### [Work task]
Every record is to be printed exactly as written, and any picture in it is skipped.

### [Stored items]
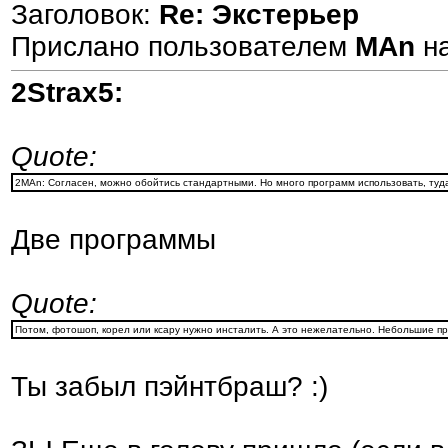
Заголовок:
Re: Экстерьер
Прислано пользователем
MAn
н
2Strax5:
Quote:
2MAn: Согласен, можно обойтись стандартными. Но много программ использовать, туд
Две программы
Quote:
Потом, фотошоп, корел или ксару нужно инсталить. А это нежелательно. Небольшие пр
Ты забыл пэйнтбраш? :)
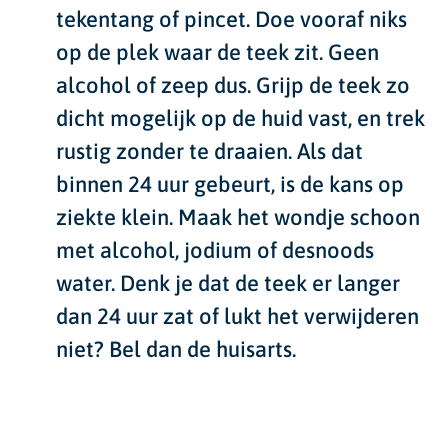
tekentang of pincet. Doe vooraf niks
op de plek waar de teek zit. Geen
alcohol of zeep dus. Grijp de teek zo
dicht mogelijk op de huid vast, en trek
rustig zonder te draaien. Als dat
binnen 24 uur gebeurt, is de kans op
ziekte klein. Maak het wondje schoon
met alcohol, jodium of desnoods
water. Denk je dat de teek er langer
dan 24 uur zat of lukt het verwijderen
niet? Bel dan de huisarts.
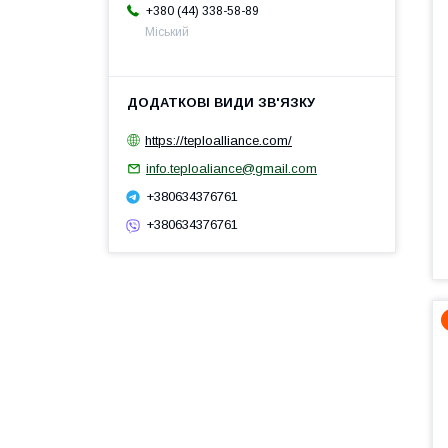
+380 (44) 338-58-89
Міський
https://teploalliance.com/
info.teploaliance@gmail.com
+380634376761
+380634376761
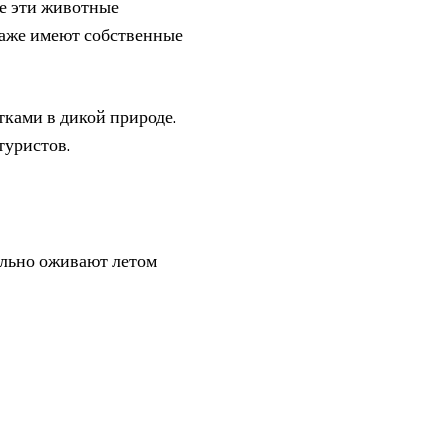
ле эти животные
даже имеют собственные
тками в дикой природе.
туристов.
ально оживают летом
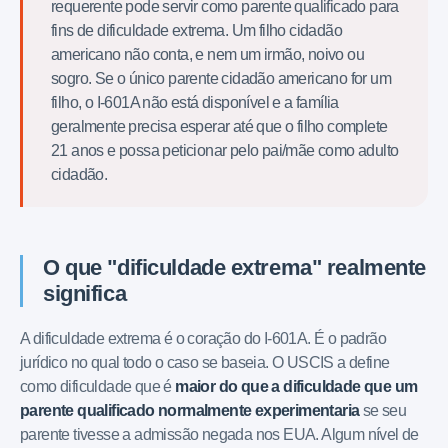
requerente pode servir como parente qualificado para
fins de dificuldade extrema. Um filho cidadão
americano não conta, e nem um irmão, noivo ou
sogro. Se o único parente cidadão americano for um
filho, o I-601A não está disponível e a família
geralmente precisa esperar até que o filho complete
21 anos e possa peticionar pelo pai/mãe como adulto
cidadão.
O que "dificuldade extrema" realmente
significa
A dificuldade extrema é o coração do I-601A. É o padrão
jurídico no qual todo o caso se baseia. O USCIS a define
como dificuldade que é
maior do que a dificuldade que um
parente qualificado normalmente experimentaria
se seu
parente tivesse a admissão negada nos EUA. Algum nível de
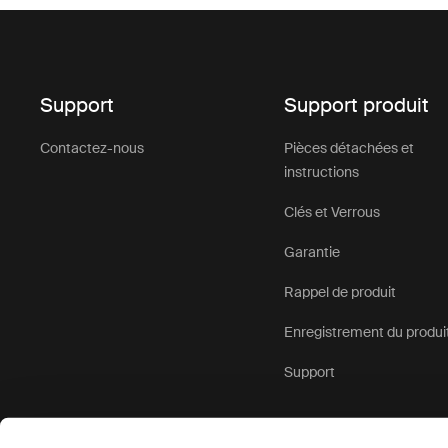
Support
Support produit
Contactez-nous
Pièces détachées et
instructions
Clés et Verrous
Garantie
Rappel de produit
Enregistrement du produi
Support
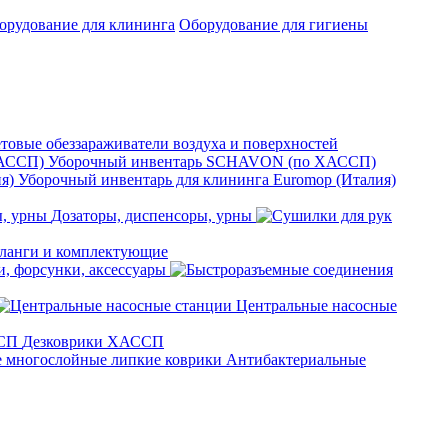
орудование для клининга
Оборудование для гигиены
товые обеззараживатели воздуха и поверхностей
Уборочный инвентарь SCHAVON (по ХАССП)
Уборочный инвентарь для клининга Euromop (Италия)
Дозаторы, диспенсоры, урны
анги и комплектующие
, форсунки, аксессуары
Центральные насосные
Дезковрики ХАССП
Антибактериальные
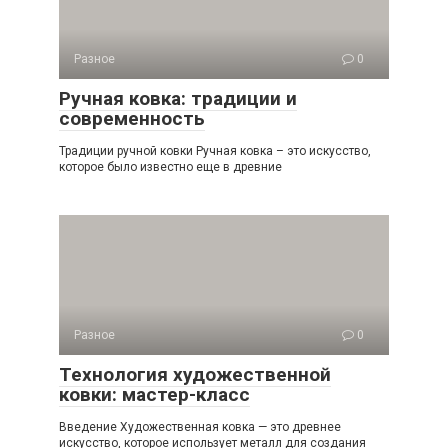
Разное
0
Ручная ковка: традиции и
современность
Традиции ручной ковки Ручная ковка – это искусство,
которое было известно еще в древние
Разное
0
Технология художественной
ковки: мастер-класс
Введение Художественная ковка — это древнее
искусство, которое использует металл для создания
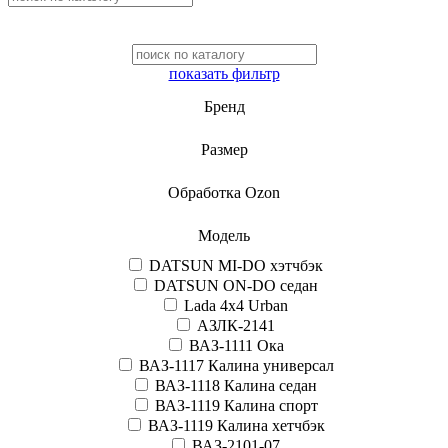
показать фильтр
Бренд
Размер
Обработка Ozon
Модель
DATSUN MI-DO хэтчбэк
DATSUN ON-DO седан
Lada 4x4 Urban
АЗЛК-2141
ВАЗ-1111 Ока
ВАЗ-1117 Калина универсал
ВАЗ-1118 Калина седан
ВАЗ-1119 Калина спорт
ВАЗ-1119 Калина хетчбэк
ВАЗ-2101-07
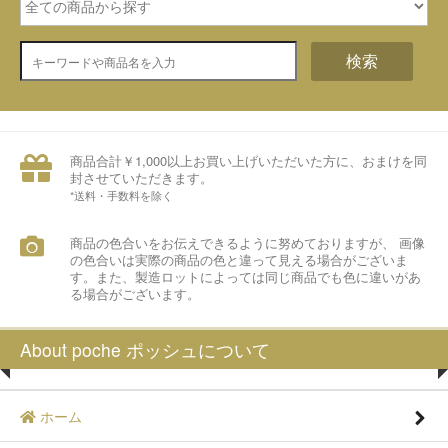
検索
商品合計￥1,000以上お買い上げいただいた方に、おまけを同
封させていただきます。
*送料・手数料を除く
商品の色合いをお伝えできるように努めておりますが、 画像
の色合いは実際の商品の色と違って見える場合がございま
す。また、製造ロットによっては同じ商品でも色に違いがあ
る場合がございます。
About poche ポッシュについて
ホーム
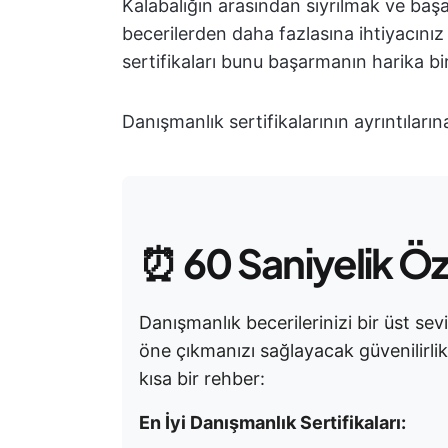
Kalabalığın arasından sıyrılmak ve başar
becerilerden daha fazlasına ihtiyacınız 
sertifikaları bunu başarmanın harika bi
Danışmanlık sertifikalarının ayrıntıları
⏰
60 Saniyelik Ö
Danışmanlık becerilerinizi bir üst sev
öne çıkmanızı sağlayacak güvenilirlik 
kısa bir rehber:
En İyi Danışmanlık Sertifikaları:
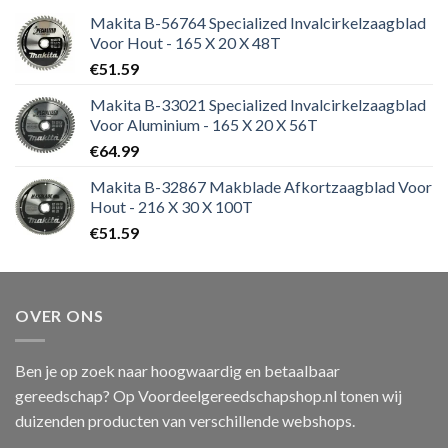
Makita B-56764 Specialized Invalcirkelzaagblad
Voor Hout - 165 X 20 X 48T
€
51.59
Makita B-33021 Specialized Invalcirkelzaagblad
Voor Aluminium - 165 X 20 X 56T
€
64.99
Makita B-32867 Makblade Afkortzaagblad Voor
Hout - 216 X 30 X 100T
€
51.59
OVER ONS
Ben je op zoek naar hoogwaardig en betaalbaar
gereedschap? Op Voordeelgereedschapshop.nl tonen wij
duizenden producten van verschillende webshops.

### [Response area]
Заголовок:
Re: Экстерьер
Прислано пользователем
MAn
н
2Strax5:
Quote:
2MAn: Согласен, можно обойтись стандартными. Но много программ использовать, туд
Две программы
Quote:
Потом, фотошоп, корел или ксару нужно инсталить. А это нежелательно. Небольшие пр
Ты забыл пэйнтбраш? :)
tekentang of pincet. Doe vooraf niks
op de plek waar de teek zit. Geen
alcohol of zeep dus. Grijp de teek zo
dicht mogelijk op de huid vast, en trek
rustig zonder te draaien. Als dat
binnen 24 uur gebeurt, is de kans op
ziekte klein. Maak het wondje schoon
met alcohol, jodium of desnoods
water. Denk je dat de teek er langer
dan 24 uur zat of lukt het verwijderen
niet? Bel dan de huisarts.
+380 (44) 338-58-89
Міський
https://teploalliance.com/
info.teploaliance@gmail.com
+380634376761
+380634376761
ле эти животные
даже имеют собственные
тками в дикой природе.
туристов.
ально оживают летом
requerente pode servir como parente qualificado para
fins de dificuldade extrema. Um filho cidadão
americano não conta, e nem um irmão, noivo ou
sogro. Se o único parente cidadão americano for um
filho, o I-601A não está disponível e a família
geralmente precisa esperar até que o filho complete
21 anos e possa peticionar pelo pai/mãe como adulto
cidadão.
O que "dificuldade extrema" realmente
significa
A dificuldade extrema é o coração do I-601A. É o padrão
jurídico no qual todo o caso se baseia. O USCIS a define
como dificuldade que é
maior do que a dificuldade que um
parente qualificado normalmente experimentaria
se seu
parente tivesse a admissão negada nos EUA. Algum nível de
Support
Support produit
Contactez-nous
Pièces détachées et
instructions
Clés et Verrous
Garantie
Rappel de produit
Enregistrement du produi
Support
орудование для клининга
Оборудование для гигиены
товые обеззараживатели воздуха и поверхностей
Уборочный инвентарь SCHAVON (по ХАССП)
Уборочный инвентарь для клининга Euromop (Италия)
Дозаторы, диспенсоры, урны
анги и комплектующие
, форсунки, аксессуары
Центральные насосные
Дезковрики ХАССП
Антибактериальные
Разное
0
Ручная ковка: традиции и
современность
Традиции ручной ковки Ручная ковка – это искусство,
которое было известно еще в древние
Разное
0
Технология художественной
ковки: мастер-класс
Введение Художественная ковка — это древнее
искусство, которое использует металл для создания
показать фильтр
Бренд
Размер
Обработка Ozon
Модель
DATSUN MI-DO хэтчбэк
DATSUN ON-DO седан
Lada 4x4 Urban
АЗЛК-2141
ВАЗ-1111 Ока
ВАЗ-1117 Калина универсал
ВАЗ-1118 Калина седан
ВАЗ-1119 Калина спорт
ВАЗ-1119 Калина хетчбэк
ВАЗ-2101-07
検索
商品合計￥1,000以上お買い上げいただいた方に、おまけを同
封させていただきます。
*送料・手数料を除く
商品の色合いをお伝えできるように努めておりますが、 画像
の色合いは実際の商品の色と違って見える場合がございま
す。また、製造ロットによっては同じ商品でも色に違いがあ
る場合がございます。
About poche ポッシュについて
ホーム
Kalabalığın arasından sıyrılmak ve başar
becerilerden daha fazlasına ihtiyacınız 
sertifikaları bunu başarmanın harika bi
Danışmanlık sertifikalarının ayrıntıları
⏰
60 Saniyelik Ö
Danışmanlık becerilerinizi bir üst sev
öne çıkmanızı sağlayacak güvenilirlik 
kısa bir rehber:
En İyi Danışmanlık Sertifikaları:
Makita B-56764 Specialized Invalcirkelzaagblad
Voor Hout - 165 X 20 X 48T
€
51.59
Makita B-33021 Specialized Invalcirkelzaagblad
Voor Aluminium - 165 X 20 X 56T
€
64.99
Makita B-32867 Makblade Afkortzaagblad Voor
Hout - 216 X 30 X 100T
€
51.59
OVER ONS
Ben je op zoek naar hoogwaardig en betaalbaar
gereedschap? Op Voordeelgereedschapshop.nl tonen wij
duizenden producten van verschillende webshops.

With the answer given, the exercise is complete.